L'angolo della bocca di Noah si incurvò in un tenue sorriso, che però non prese posto deciso sulle labbra. «Dove dovreste andare?» le chiese, con un tono ora accuratamente controllato, formale, ben diverso da quello sincero che aveva usato fin da subito per rivolgersi a lei.
Iris si strinse le mani. «Alla sala comune per la cena» gli rispose, timorosa per quell'approccio.
Noah annuì. «Dovete tornare al secondo piano e trovare lo scalone principale» le spiegò, fattuale. «Questa parte di reggia non ha le scale per arrivare al pianterreno.»
«Oh, va bene» mormorò, pensando che non gli avesse detto più di quanto aveva già capito da sola. «Grazie» aggiunse frettolosamente, imbarazzata e a disagio.
Noah rimase in silenzio, ancora nella sua postura contratta, e Iris sentì il peso degli occhi di lui mentre le scandagliavano il viso. D'istinto, Iris abbassò lo sguardo a terra, dandosi però subito della stupida per avere nuovamente intrapreso quel comportamento con il ragazzo che glielo aveva fatto notare e che l'aveva poi fatta sentire al sicuro nel poter sostenere quello di lui.
Ma il ragazzo che aveva davanti in quel momento non sembrava accostarsi alla versione che aveva conosciuto sul tetto.

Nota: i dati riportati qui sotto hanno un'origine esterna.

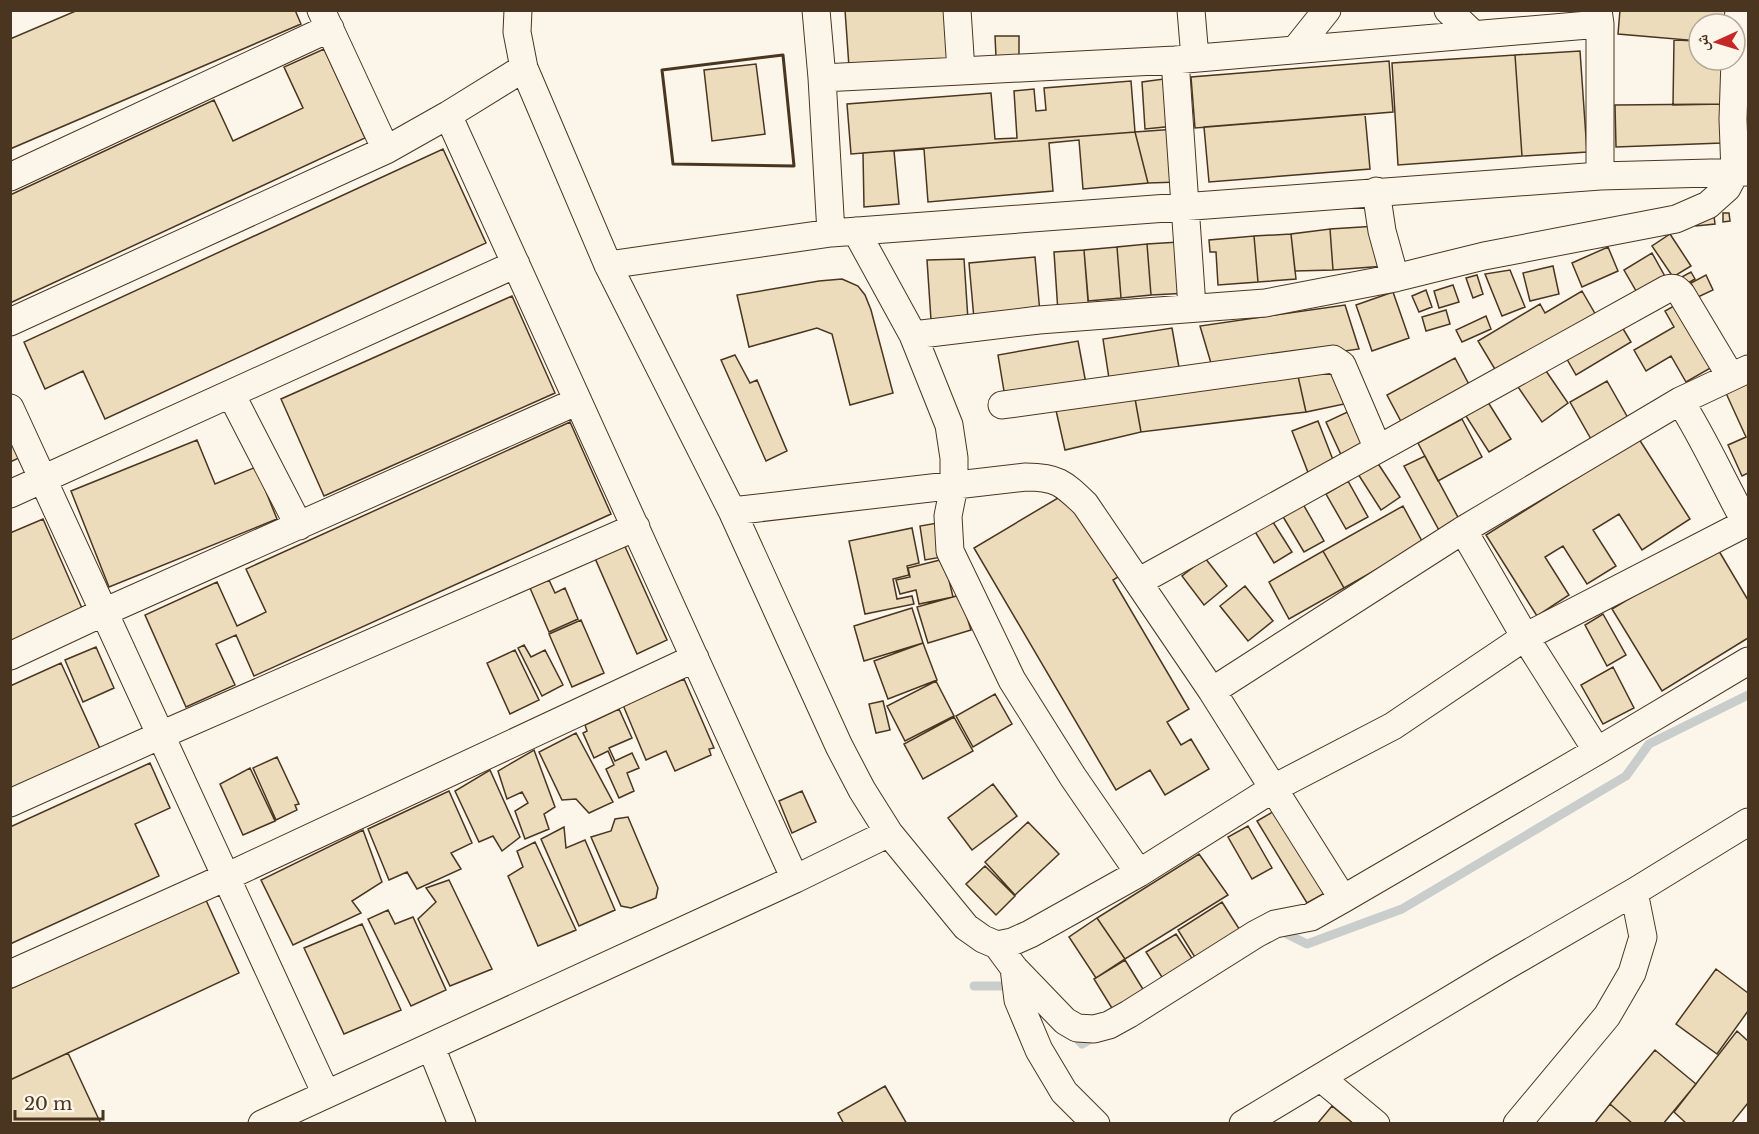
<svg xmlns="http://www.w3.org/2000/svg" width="1759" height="1134" viewBox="0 0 1759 1134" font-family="'Libre Baskerville','Noto Naskh Arabic',serif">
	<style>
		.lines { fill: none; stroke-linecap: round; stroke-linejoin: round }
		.stream { stroke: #c9cecd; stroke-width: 9 }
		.building { fill: #ecdcbc; stroke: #4a3520; stroke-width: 1.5 }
		.street-casing { stroke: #4a3520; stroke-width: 29 }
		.street { stroke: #fbf6e9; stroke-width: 27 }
		.wall { stroke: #4a3520; stroke-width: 3 }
	</style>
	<rect width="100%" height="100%" fill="#fbf6e9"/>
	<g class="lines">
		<path class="stream" d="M1279,930L1307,944L1402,909L1626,776L1649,744L1748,695
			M974,986H1013
			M1072,1033L1082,1044L1096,1036"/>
	</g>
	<path class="building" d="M78,10H295L301,24L10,149V39Z
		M845,10H952L956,59L849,67Z
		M1620,10H1726L1725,24H1699V41L1618,34Z
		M995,36H1019V57H996Z
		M1674,40L1699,41V60H1723L1722,104L1673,105Z
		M324,49L365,138L10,303V195L214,100L233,141L303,108L284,67Z
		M1580,51L1587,152L1522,156L1515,55Z
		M1515,55L1522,156L1398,165L1392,63Z
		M1389,61L1393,112L1195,128L1191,77Z
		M756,64L765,134L712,141L704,70Z
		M1171,78L1175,126L1145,129L1142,82Z
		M1131,81L1135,132L851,154L847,104L991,93L995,139L1017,138L1014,91L1034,89L1036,111L1046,110L1044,88Z
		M1722,104V143L1616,147L1615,105Z
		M1365,114L1370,169L1209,182L1204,127Z
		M1176,129L1179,182L1148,183L1135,132Z
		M1135,132L1148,183L1083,189L1079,140L1049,143L1053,191L928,202L924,149L894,151L899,204L864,207L863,153Z
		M443,149L486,243L105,419L83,371L45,389L24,342Z
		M1723,213H1729L1730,221L1723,222Z
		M1714,216L1715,224L1696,226L1695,218Z
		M1377,226L1385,266L1333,270L1330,229Z
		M1330,229L1333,270L1295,271L1291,234Z
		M1291,234L1296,279L1258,282L1254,236Z
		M1670,234L1691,266L1673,277L1652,246Z
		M1254,236L1258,282L1218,285L1216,252H1210L1209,240Z
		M1179,242L1189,293L1151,295L1147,244Z
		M1147,244L1151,295L1121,298L1117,247Z
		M1117,247L1121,298L1088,301L1084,250Z
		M1608,247L1618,271L1582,287L1572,263Z
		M1084,250L1089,309L1058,312L1054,252Z
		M1652,253L1667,280L1639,296L1624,270Z
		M1035,257L1040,313L974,319L969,263Z
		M964,259L968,320H931L927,260Z
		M1553,266L1559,294L1530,301L1523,273Z
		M1510,270L1525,307L1502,316L1485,274Z
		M1691,272L1695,279L1681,287L1676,280Z
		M1477,275L1483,294L1473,298L1466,278Z
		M1706,275L1713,290L1698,297L1691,283Z
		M842,279L858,286L865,295L871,310L893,393L850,405L832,334L817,328L749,347L737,295L819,281Z
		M1453,285L1459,302L1439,308L1434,291Z
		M1426,290L1432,307L1419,312L1412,296Z
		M1582,291L1597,317L1499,376L1478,341L1540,304L1545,313Z
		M1393,292L1409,338L1372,351L1356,305Z
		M512,296L555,393L324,496L281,399Z
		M1679,303L1714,366L1686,382L1671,356L1646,371L1634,350L1674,327L1665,311Z
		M1345,305L1359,349L1213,370L1200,326Z
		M1446,310L1450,324L1426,331L1422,317Z
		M1486,316L1491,329L1462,342L1456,330Z
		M1619,322L1631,342L1576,375L1564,354Z
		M1172,328L1180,373L1110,385L1103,339Z
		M1078,341L1087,389L1006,403L998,355Z
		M735,355L750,383L757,380L787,451L766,461L721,360Z
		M1455,358L1473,392L1405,429L1387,395Z
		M1341,367L1349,403L1306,412L1298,376Z
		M1544,368L1568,403L1542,422L1518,387Z
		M1298,376L1306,412L1141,432L1134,393Z
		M1607,381L1628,418L1591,439L1570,402Z
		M1748,381V473L1742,476L1728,445L1746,437L1725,391Z
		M1134,393L1141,432L1065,450L1055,406Z
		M1486,399L1511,439L1489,452L1464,413Z
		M1356,408L1373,445L1343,459L1326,422Z
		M1462,419L1482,457L1438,481L1418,443Z
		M1318,421L1335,465L1309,475L1292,431Z
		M570,422L611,514L254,676L236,635L216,644L235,685L186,707L145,615L217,582L237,626L266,612L246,569Z
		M10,439L19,458L10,462Z
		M1639,439L1690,519L1642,550L1619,514L1593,530L1616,566L1587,584L1563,546L1545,557L1569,595L1537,616L1486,535Z
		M197,440L215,484L256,467L277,519L109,587L71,491Z
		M1425,456L1460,521L1440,532L1404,466Z
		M1377,462L1400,497L1381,510L1358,474Z
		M1348,481L1368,517L1346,529L1326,494Z
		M1068,492L1118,577L1113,580L1189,709L1167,722L1181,745L1191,739L1209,769L1165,795L1150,770L1116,790L974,548Z
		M1303,504L1324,541L1304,552L1282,515Z
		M1403,506L1423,543L1344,588L1323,551Z
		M43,519L85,615L10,648V533Z
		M1271,519L1292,552L1274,563L1254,530Z
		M943,522L948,556L925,560L920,526Z
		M912,528L919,563L907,566L909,575L893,579L897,599L912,596L914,604L865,614L849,541Z
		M623,542L667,640L637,654L594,556Z
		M1716,546L1748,600V638L1662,691L1612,609Z
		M1323,551L1344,588L1289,619L1269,582Z
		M1205,558L1227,586L1204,605L1182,576Z
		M944,559L953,597L919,604L916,590L900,594L896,580L910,577L908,568Z
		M549,580L555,593L565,588L578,619L549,632L530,588Z
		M1245,586L1273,621L1248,641L1220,606Z
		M960,595L971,630L928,643L917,607Z
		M912,608L923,643L864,661L854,626Z
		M1603,614L1626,655L1607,666L1585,625Z
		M581,620L604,673L572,687L549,634Z
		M923,643L937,680L888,699L874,661Z
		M524,645L531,657L545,650L563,685L542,696L518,648Z
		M96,647L114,688L83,702L65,660Z
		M515,650L539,700L510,714L487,663Z
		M61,663L101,751L10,792V686Z
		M1613,667L1634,708L1603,724L1581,685Z
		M684,679L714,748L709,749L711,755L675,771L666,751L646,760L623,705Z
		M936,681L954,716L905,741L887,706Z
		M995,694L1012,724L973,747L956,716Z
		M883,701L890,730L876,733L869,704Z
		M619,709L632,738L609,748L615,761L632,753L639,768L627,773L634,791L619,798L606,769L614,765L608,751L594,758L583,733L587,731L585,725Z
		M954,717L973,751L923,779L904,744Z
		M576,733L613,802L589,813L576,799L562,800L539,752Z
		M534,750L555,807L544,814L549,829L525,839L515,811L528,803L522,792L507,799L498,771Z
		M277,757L299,804L295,805L297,810L276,820L253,768Z
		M150,763L170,808L135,824L159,876L10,944V827Z
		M250,768L275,821L243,835L220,784Z
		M490,770L520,837L502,851L493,836L479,842L455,791Z
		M993,784L1017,816L972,850L948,818Z
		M449,791L472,843L451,853L461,869L417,889L407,872L389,880L368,829Z
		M802,791L816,822L792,833L779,801Z
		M1276,810L1325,893L1307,903L1257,821Z
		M628,817L658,888L656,898L631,908L621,906L591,837L611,831L615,819Z
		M1028,822L1059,854L1015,895L985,862Z
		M1248,826L1272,868L1252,879L1228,837Z
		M564,827L566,848L585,840L615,910L579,926L541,839Z
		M363,830L382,882L352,901L361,913L293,945L261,880Z
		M535,842L576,930L538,946L508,876L523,867L517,851Z
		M1199,854L1228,895L1125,959L1097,918Z
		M985,866L1015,896L996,915L966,884Z
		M449,880L492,969L450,986L418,919L436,902L426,888Z
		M205,898L239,973L10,1080V989Z
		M1222,902L1245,938L1201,967L1178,930Z
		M388,910L395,924L413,917L446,990L411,1006L368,919Z
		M1097,918L1125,959L1096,978L1069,937Z
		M362,924L401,1010L344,1034L304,948Z
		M1176,934L1197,966L1167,985L1146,952Z
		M1125,960L1149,999L1118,1018L1094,979Z
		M1716,969L1748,993V1011L1717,1054L1676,1024Z
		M1737,1031L1748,1041V1103L1731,1124H1687L1674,1112Z
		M1655,1050L1696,1084L1663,1124H1633L1610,1104Z
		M68,1053L101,1124H10V1080Z
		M885,1086L907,1124H844L838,1113Z
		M1610,1104L1633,1124H1594Z
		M1332,1106L1354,1124H1317Z"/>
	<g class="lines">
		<g class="street-casing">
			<path id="street" d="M321,10L386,150
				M518,10L517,32L524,68L608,265L732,511L839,746L862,790L889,833L966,927L983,939L997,945L1012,942L1030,934L1139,873L1274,788L1393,726L1525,637L1746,523C1723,482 1705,440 1680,401
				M816,10L822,78L831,233
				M957,10L961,71L1175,60L1600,24
				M1191,10L1195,58
				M1448,10L1473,34
				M1598,10L1600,24V176
				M1295,50L1327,10
				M1735,53L1739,10
				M1175,60L1192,307
				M822,78L961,71
				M448,115L795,879
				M10,177L330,28
				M1376,191L1382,231L1395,278
				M856,231L913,335L949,425L954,458V486L948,516L950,551L1012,680L1073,777L1139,873
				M608,265L831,233L1600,176L1748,172
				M10,322L386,150L448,115L524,68
				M913,335L1039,320L1265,303L1395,278L1484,256L1676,219L1708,205L1727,188L1735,173L1733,119L1735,60
				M231,394L299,526
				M1002,405L1333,359L1342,365L1378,449
				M10,408L326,1094
				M10,494L516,264
				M732,511L1026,477C1057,477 1063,483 1085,504L1212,691L1343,899
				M1463,530L1525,637L1597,751
				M1138,582L1667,289C1675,287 1677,289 1682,295L1731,377
				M10,656L104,612L578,401
				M1212,691L1463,530L1680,401L1748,369
				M10,803L161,735L636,527
				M997,945L1014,968L1065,1021L1077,1028L1094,1029L1109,1025L1129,1014L1256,934L1275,924L1311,917L1343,899L1597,751L1748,661
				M1014,968L1018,1000L1039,1050L1064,1092L1096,1124
				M10,974L226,877L695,658
				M431,1047L462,1124
				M1321,1078L1376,1124
				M262,1124L795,879L889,833
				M1243,1124L1501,969L1634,892L1748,822
				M1517,1124L1607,1016L1632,973L1643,937L1634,892"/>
		</g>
		<use href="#street" class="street"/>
		<path class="wall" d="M783,55L794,166L673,164L662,70Z"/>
	</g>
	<rect width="1759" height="1134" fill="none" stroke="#4a3520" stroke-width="24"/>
	<g transform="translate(1717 42) rotate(266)"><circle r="28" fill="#fbf6e9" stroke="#b4a999" stroke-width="1.5"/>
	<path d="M0-4.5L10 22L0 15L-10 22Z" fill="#c62828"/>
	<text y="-9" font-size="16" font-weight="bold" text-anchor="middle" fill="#4a3520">ش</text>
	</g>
	<path d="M15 1110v9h88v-9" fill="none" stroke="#4a3520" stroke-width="3"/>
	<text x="24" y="1110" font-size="18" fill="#4a3520" stroke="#fbf6e9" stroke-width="4.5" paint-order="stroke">20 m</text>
</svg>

Era, ovviamente, lui. Indossava persino lo stesso vestiario di quella prima notte, degli usurati pantaloni di pelle e una semplice camicia di lana.
Ma il modo in cui si stava comportando...
Fu in quel momento che Iris si ricordò di quello che le aveva detto quando si erano incontrati, di come si fosse scusato per averla approcciata amichevolmente perché abituato in quel luogo a essere informale. Ora però non erano lì, all'aperto e nascosti dagli occhi di tutti. Erano in uno dei corridoi della reggia, dove vigevano chiare regole sociali. E nonostante lei non avesse un vero titolo, rimaneva lo stesso la dama di compagnia di quella che sarebbe presto diventata la principessa di Huron e del regno degli Hudson, mentre quel ragazzo restava un membro della servitù.
Iris si rilassò quando capì quindi che il comportamento dell'altro doveva essere dettato semplicemente dal contesto.
Rialzò lo sguardo, sorprendendo l'espressione triste del suo volto prima che ebbe il tempo di tornare... vuota. Non le sfuggì la nuova occhiata che si diede alle spalle, come se si aspettasse di vedervi comparire qualcuno.
«Non ti ho più visto sul tetto» riuscì a trovare il coraggio di dirgli quando lui tornò a guardare in avanti, interrompendo così quel silenzio e quella immobilità imbarazzante.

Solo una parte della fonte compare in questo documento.